* Page text *
# New to classical music, can anyone recommend music that sounds like this?



## new2classical (May 8, 2011)

Hello, this is my first post here. I'm very new to classical music, to the point where I am sure I might offend some by my shear lack of knowledge on the subject (sorry in advance).

I've always listened to other types of music (Far from classical) but lately I've heard a few "bits" of (what sounds like classical to me) in the middle of some of the music I normally listen to -- and I like it quite a bit.

I was wondering if someone could steer me into music that sounds like this:






(From 0:00 to 1:30)

I hear a piano right away, later followed by a cello (I think) at 0:23, then violin (I think) at 0:48.

I play acoustic and electric guitar myself, but I don't know how low a violin can play -- maybe the whole piece is a violin, but to me, earlier parts seem so low that I wouldn't think a violin could play that low.

I guess what I like about it is that it sounds very sad, slow, and dark. I've actually been trying to figure out stuff that sounds like it for over a year, but I haven't been able identify it. Google searches have led me to look into duets, chamber music, but I honestly don't know where to start because I have only an elementary knowledge with classical music.

Thanks for any advice & God Bless!


----------



## beethovenian (May 2, 2011)

Sorry i can't view the video as it is not available in my country. But if you like something sad and melancholic, may i suggest the first movement of the famous beethoven's piano sonata 14 "moonlight".





Or you could try schumann's violin concerto(A concerto is where a single instrument -in this case a violin- is accompanied by an orchestra), after the lengthy introduction, comes the solo violin which i think is full of sorrow and pain, i think schumann wrote this music before he suffer from mental illness and committed suicide.

Dataset entries:
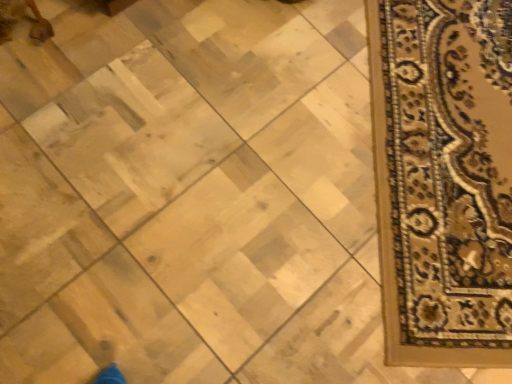
Image resolution: width=512 pixels, height=384 pixels. I want to click on carpet with intricate patterns at right, so click(x=443, y=178).

This screenshot has width=512, height=384. What do you see at coordinates (443, 178) in the screenshot?
I see `carpet with intricate patterns at right` at bounding box center [443, 178].

Measure the distance between carpet with intricate patterns at right and camera.

They are 3.34 feet apart.

In order to face carpet with intricate patterns at right, should I rotate leftwards or rightwards?

It's best to rotate right around 25.575 degrees.

What are the coordinates of `carpet with intricate patterns at right` in the screenshot? It's located at (443, 178).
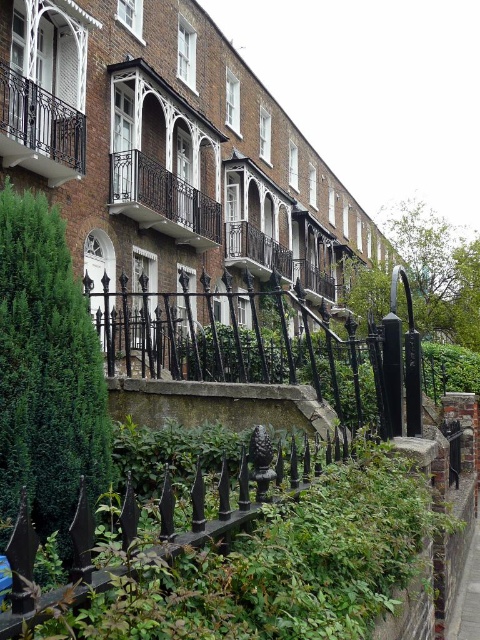
Question: Can you confirm if green leafy hedge at lower left is positioned to the left of concrete pavement at lower right?

Choices:
 (A) no
 (B) yes

Answer: (B)

Question: Which of the following is the farthest from the observer?

Choices:
 (A) black wrought iron balcony at upper left
 (B) green leafy hedge at lower left

Answer: (A)

Question: Estimate the real-world distances between objects in this image. Which object is closer to the green leafy hedge at lower left?

Choices:
 (A) concrete pavement at lower right
 (B) dark brown wrought iron balcony at center

Answer: (A)

Question: Is green leafy hedge at lower left to the left of concrete pavement at lower right from the viewer's perspective?

Choices:
 (A) no
 (B) yes

Answer: (B)

Question: Which object is positioned closest to the black wrought iron balcony at upper left?

Choices:
 (A) green leafy hedge at lower left
 (B) dark brown wrought iron balcony at center

Answer: (B)

Question: Can you confirm if black wrought iron balcony at upper left is smaller than dark brown wrought iron balcony at center?

Choices:
 (A) yes
 (B) no

Answer: (B)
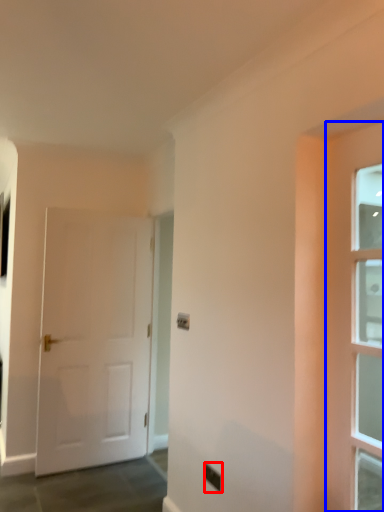
Question: Which of the following is the farthest to the observer, electric outlet (highlighted by a red box) or door (highlighted by a blue box)?

Choices:
 (A) electric outlet
 (B) door

Answer: (A)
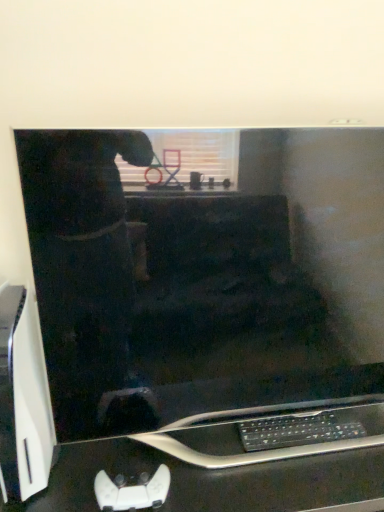
Question: From the image's perspective, would you say black glossy computer desk at lower center is positioned over black plastic keyboard at lower center?

Choices:
 (A) no
 (B) yes

Answer: (A)

Question: Does black glossy computer desk at lower center lie behind black plastic keyboard at lower center?

Choices:
 (A) yes
 (B) no

Answer: (B)

Question: Is black glossy computer desk at lower center facing away from black plastic keyboard at lower center?

Choices:
 (A) yes
 (B) no

Answer: (B)

Question: Considering the relative sizes of black glossy computer desk at lower center and black plastic keyboard at lower center in the image provided, is black glossy computer desk at lower center wider than black plastic keyboard at lower center?

Choices:
 (A) yes
 (B) no

Answer: (A)

Question: Is black glossy computer desk at lower center taller than black plastic keyboard at lower center?

Choices:
 (A) no
 (B) yes

Answer: (B)

Question: Is the depth of black glossy computer desk at lower center less than that of black plastic keyboard at lower center?

Choices:
 (A) no
 (B) yes

Answer: (B)

Question: Is black glossy computer desk at lower center at the back of black plastic keyboard at lower center?

Choices:
 (A) no
 (B) yes

Answer: (B)

Question: Does black plastic keyboard at lower center appear on the left side of black glossy computer desk at lower center?

Choices:
 (A) no
 (B) yes

Answer: (A)

Question: Does black plastic keyboard at lower center have a smaller size compared to black glossy computer desk at lower center?

Choices:
 (A) yes
 (B) no

Answer: (A)

Question: Is black plastic keyboard at lower center behind black glossy computer desk at lower center?

Choices:
 (A) no
 (B) yes

Answer: (B)

Question: Can you confirm if black plastic keyboard at lower center is wider than black glossy computer desk at lower center?

Choices:
 (A) no
 (B) yes

Answer: (A)

Question: Are black plastic keyboard at lower center and black glossy computer desk at lower center far apart?

Choices:
 (A) no
 (B) yes

Answer: (A)

Question: Is black plastic keyboard at lower center in front of or behind black glossy computer desk at lower center in the image?

Choices:
 (A) front
 (B) behind

Answer: (B)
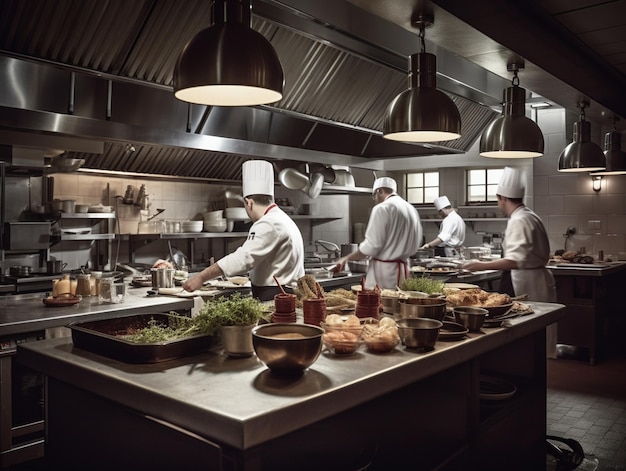
Identify the location of windows. This screenshot has width=626, height=471. [x=485, y=181], [x=428, y=184].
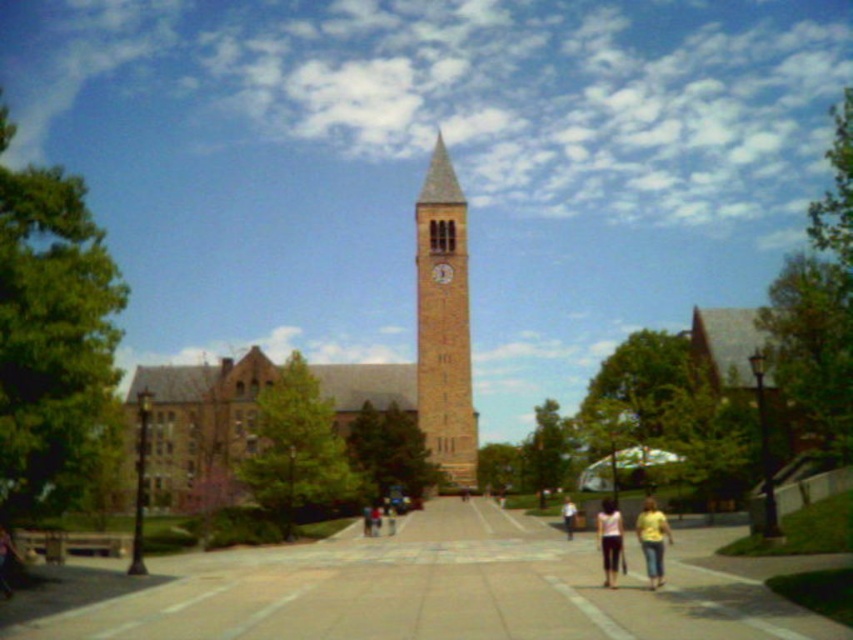
Can you confirm if brown brick clock tower at center is wider than light blue jeans at center?

Yes, brown brick clock tower at center is wider than light blue jeans at center.

Is brown brick clock tower at center to the left of light blue jeans at center from the viewer's perspective?

Correct, you'll find brown brick clock tower at center to the left of light blue jeans at center.

Identify the location of brown brick clock tower at center. (444, 323).

Where is `brown brick clock tower at center`? Image resolution: width=853 pixels, height=640 pixels. brown brick clock tower at center is located at coordinates (444, 323).

Does point (432, 452) come behind point (636, 531)?

Yes.

Is brown brick clock tower at center bigger than yellow matte shirt at lower right?

Correct, brown brick clock tower at center is larger in size than yellow matte shirt at lower right.

Describe the element at coordinates (444, 323) in the screenshot. I see `brown brick clock tower at center` at that location.

This screenshot has height=640, width=853. Identify the location of brown brick clock tower at center. (444, 323).

Can you confirm if yellow matte shirt at lower right is shorter than white cotton tank top at center?

Correct, yellow matte shirt at lower right is not as tall as white cotton tank top at center.

At what (x,y) coordinates should I click in order to perform the action: click on yellow matte shirt at lower right. Please return your answer as a coordinate pair (x, y). Image resolution: width=853 pixels, height=640 pixels. Looking at the image, I should click on [x=653, y=540].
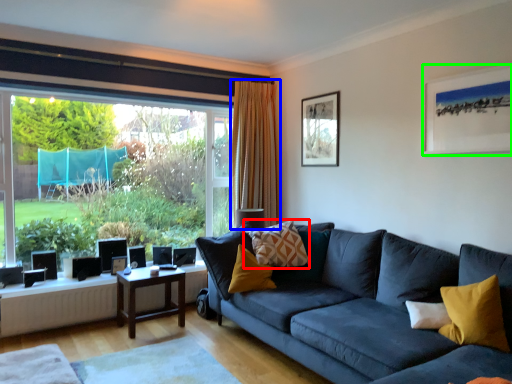
Question: Which is nearer to the pillow (highlighted by a red box)? curtain (highlighted by a blue box) or picture frame (highlighted by a green box).

Choices:
 (A) curtain
 (B) picture frame

Answer: (A)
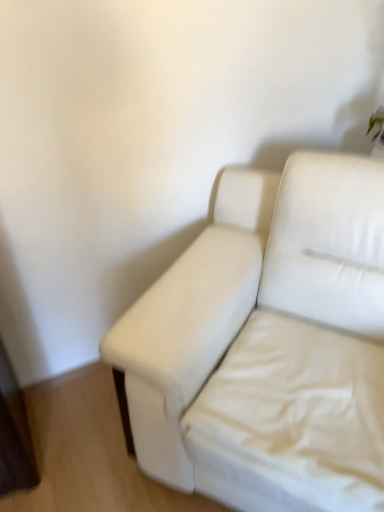
This screenshot has width=384, height=512. I want to click on white fabric sheet at lower right, so click(291, 420).

This screenshot has height=512, width=384. Describe the element at coordinates (291, 420) in the screenshot. I see `white fabric sheet at lower right` at that location.

What do you see at coordinates (269, 350) in the screenshot? This screenshot has width=384, height=512. I see `white fabric couch at center` at bounding box center [269, 350].

What is the approximate height of white fabric couch at center?

It is 35.00 inches.

Identify the location of white fabric couch at center. (269, 350).

I want to click on white fabric sheet at lower right, so click(x=291, y=420).

Can you confirm if white fabric sheet at lower right is positioned to the right of white fabric couch at center?

Yes.

Which object is more forward, white fabric sheet at lower right or white fabric couch at center?

Positioned in front is white fabric couch at center.

Is point (259, 360) closer or farther from the camera than point (213, 456)?

Point (259, 360) appears to be farther away from the viewer than point (213, 456).

From the image's perspective, is white fabric sheet at lower right located above or below white fabric couch at center?

white fabric sheet at lower right is situated lower than white fabric couch at center in the image.

From a real-world perspective, which is physically above, white fabric sheet at lower right or white fabric couch at center?

From a 3D spatial view, white fabric couch at center is above.

Considering the sizes of objects white fabric sheet at lower right and white fabric couch at center in the image provided, who is thinner, white fabric sheet at lower right or white fabric couch at center?

white fabric sheet at lower right.

Considering the sizes of objects white fabric sheet at lower right and white fabric couch at center in the image provided, who is shorter, white fabric sheet at lower right or white fabric couch at center?

white fabric sheet at lower right.

Is white fabric sheet at lower right bigger than white fabric couch at center?

No.

Would you say white fabric sheet at lower right contains white fabric couch at center?

Definitely not — white fabric couch at center is not inside white fabric sheet at lower right.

* Task instructions *
**a)** In the forum thread, what piece does beethovenian suggest first for something sad and melancholic?
**b)** Rewrite the forum thread between "I've always listened" and "play that low.", inclusive, putting "viola" in place of "cello".

* Task results *
**a)** The first movement of Beethoven's piano sonata 14, "Moonlight."

**b)**
I've always listened to other types of music (Far from classical) but lately I've heard a few "bits" of (what sounds like classical to me) in the middle of some of the music I normally listen to -- and I like it quite a bit.

I was wondering if someone could steer me into music that sounds like this:






(From 0:00 to 1:30)

I hear a piano right away, later followed by a viola (I think) at 0:23, then violin (I think) at 0:48.

I play acoustic and electric guitar myself, but I don't know how low a violin can play -- maybe the whole piece is a violin, but to me, earlier parts seem so low that I wouldn't think a violin could play that low.